[WORK REQUEST]:
Write the listing out again exactly as it stands, with no images.

[INFORMATION SHOWN]:
· · ·

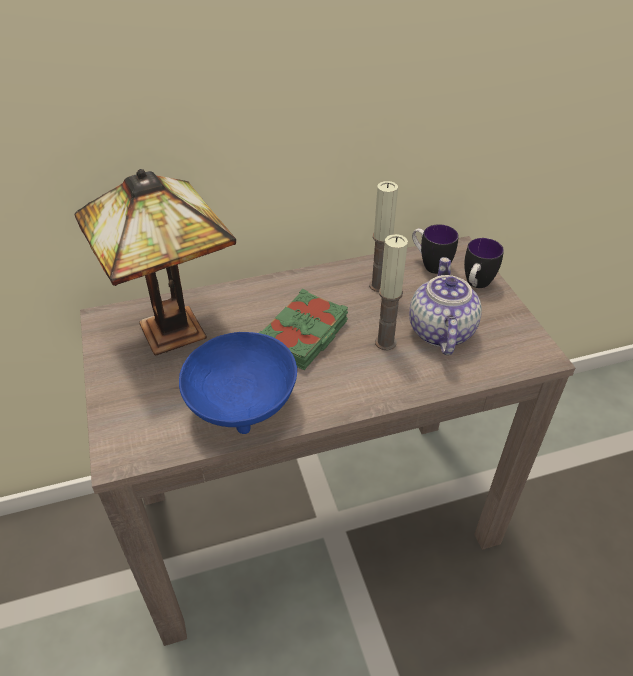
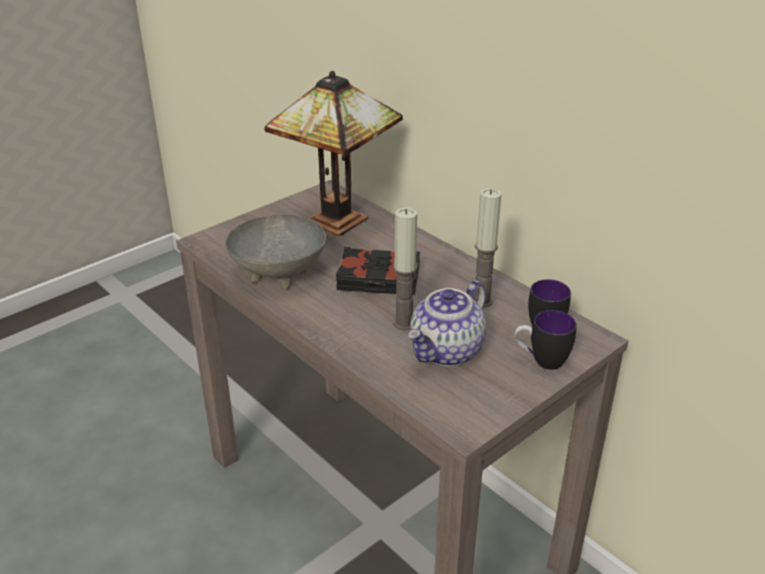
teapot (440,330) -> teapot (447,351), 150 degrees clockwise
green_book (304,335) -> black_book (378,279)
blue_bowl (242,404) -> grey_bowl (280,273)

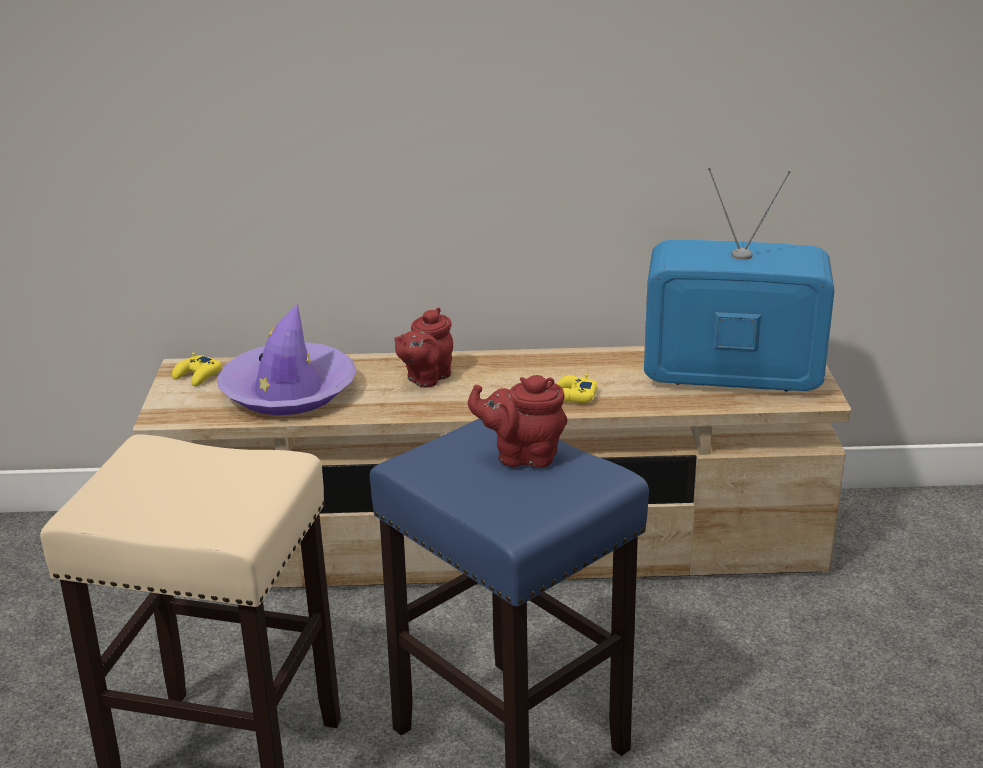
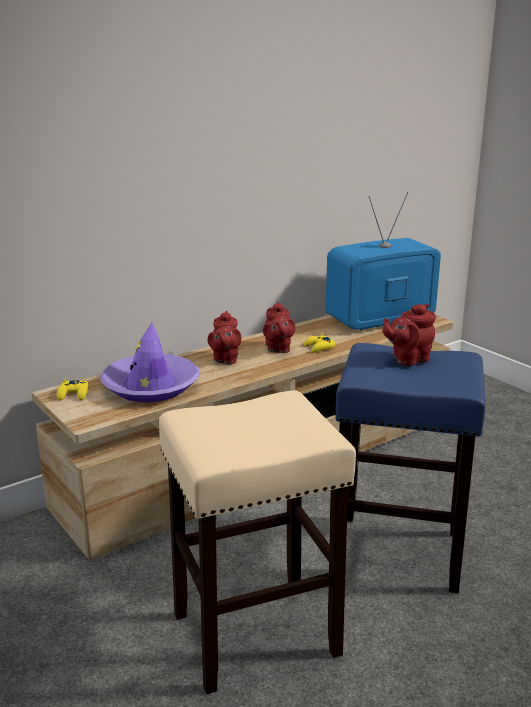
none -> red_teapot (278,349)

· · ·

[ANSWER TO THIS PROBLEM]:
teapot (440,330) -> teapot (447,351), 150 degrees clockwise
green_book (304,335) -> black_book (378,279)
blue_bowl (242,404) -> grey_bowl (280,273)

none -> red_teapot (278,349)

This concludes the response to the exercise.